Under Objective 2, research continued to determine how meristem maintenance pathways integrate with environmental signaling pathways to regulate plant architecture. The timing of the transition from vegetative to reproductive development under long day environmental conditions was analyzed in wild-type and clv3 meristem mutant plants using confocal laser scanning microscopy. Genetic crosses were performed to introduce a florescent marker line that is specifically expressed in initiating flower meristems into the clv1, clv2, clv3 and wus meristem mutant backgrounds in order to accurately measure the transition to flowering in these lines. Homozygous mutant lines with insertion mutations in the HAIRY MERISTEM (HAM) transcription factor genes that promote meristem activity in combination with WUS were obtained from the Arabidopsis Biological Resource Center (ABRC) and crossed into wild-type plants in order to generate clean backcrossed lines for phenotypic analysis.

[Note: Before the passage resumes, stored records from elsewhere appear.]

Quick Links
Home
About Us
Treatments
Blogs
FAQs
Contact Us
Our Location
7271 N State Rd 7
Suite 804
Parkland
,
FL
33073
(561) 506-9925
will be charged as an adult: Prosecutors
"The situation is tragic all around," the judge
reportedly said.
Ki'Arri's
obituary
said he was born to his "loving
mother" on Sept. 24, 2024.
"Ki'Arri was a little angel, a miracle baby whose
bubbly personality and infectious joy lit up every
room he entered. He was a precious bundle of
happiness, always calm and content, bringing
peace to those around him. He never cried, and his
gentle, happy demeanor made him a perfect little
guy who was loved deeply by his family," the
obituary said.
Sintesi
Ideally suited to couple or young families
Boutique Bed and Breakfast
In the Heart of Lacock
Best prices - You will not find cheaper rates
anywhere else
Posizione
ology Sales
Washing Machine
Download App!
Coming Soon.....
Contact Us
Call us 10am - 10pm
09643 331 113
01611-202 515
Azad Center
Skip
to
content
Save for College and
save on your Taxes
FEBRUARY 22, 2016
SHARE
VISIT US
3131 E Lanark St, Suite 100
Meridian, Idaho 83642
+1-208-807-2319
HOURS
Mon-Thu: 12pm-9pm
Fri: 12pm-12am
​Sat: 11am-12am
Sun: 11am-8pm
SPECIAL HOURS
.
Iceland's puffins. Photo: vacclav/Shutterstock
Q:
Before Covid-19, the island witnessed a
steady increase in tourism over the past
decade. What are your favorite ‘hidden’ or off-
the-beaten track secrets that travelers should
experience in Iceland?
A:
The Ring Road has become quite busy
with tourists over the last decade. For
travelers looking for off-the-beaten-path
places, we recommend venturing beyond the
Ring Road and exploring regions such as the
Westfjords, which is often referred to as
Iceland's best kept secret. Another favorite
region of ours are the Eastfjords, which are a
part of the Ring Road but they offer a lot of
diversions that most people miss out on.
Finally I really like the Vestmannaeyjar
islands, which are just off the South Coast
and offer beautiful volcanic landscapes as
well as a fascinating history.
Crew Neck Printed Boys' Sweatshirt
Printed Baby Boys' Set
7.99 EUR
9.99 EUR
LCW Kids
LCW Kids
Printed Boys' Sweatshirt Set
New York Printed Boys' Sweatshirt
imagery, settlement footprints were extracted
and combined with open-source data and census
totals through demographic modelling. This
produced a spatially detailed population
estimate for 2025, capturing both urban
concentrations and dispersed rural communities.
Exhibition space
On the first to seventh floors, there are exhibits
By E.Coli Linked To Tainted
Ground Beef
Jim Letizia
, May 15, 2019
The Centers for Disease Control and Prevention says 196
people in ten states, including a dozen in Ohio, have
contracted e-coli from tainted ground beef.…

Under Objective 3, research continued to translate knowledge of signaling gene functions in floral induction and flower development to specifically enhance yield traits in crop plants. Phenotypic analysis of developmental traits such as total leaf number, plant diameter, floral induction date, and fruit chamber number was performed in wild-type and three clv mutant pennycress backgrounds. Mature embryos, seedlings, reproductive meristems and young flowers were visualized using confocal laser scanning microscopy and meristem size was quantified as a measure of stem cell activity. In addition, two sets of double mutants between the various clv mutant lines were generated and a third was initiated. Finally, genomic DNA was extracted from two of the clv mutant lines and sent for whole-genome sequencing to identify the causative gene(s).
Accomplishments
1. Small signaling peptides govern shoot and floral stem cell maintenance in plants. The ability of plants to produce leaves, stems, flowers and fruits during their lifetime is dependent upon their sustained stem cell activity, which is maintained by intricate networks of cell-to-cell signaling pathways. In Arabidopsis, the small signaling peptide CLV3 regulates shoot and flower stem cell maintenance by modulating the expression of the transcription factor WUSCHEL. However, prior research has shown that additional unknown signaling molecules also contribute to stem cell maintenance and therefore influence yield traits. ARS scientists in Albany, California, characterized two CLV3-related genes, CLE16 and CLE17, that restrict stem cell accumulation in the absence of CLV3 by signaling upstream of WUSCHEL. Both CLE16 and CLE17 contribute independently to stem cell maintenance in clv3 mutants at all stages of development by signaling through a subset of CLV3 receptors. This study reveals a complex functional relationship among related peptide genes and their cognate receptors that buffers stem cell activity at the shoot apex and identifies new target genes for manipulation to enhance yield in agricultural crop species.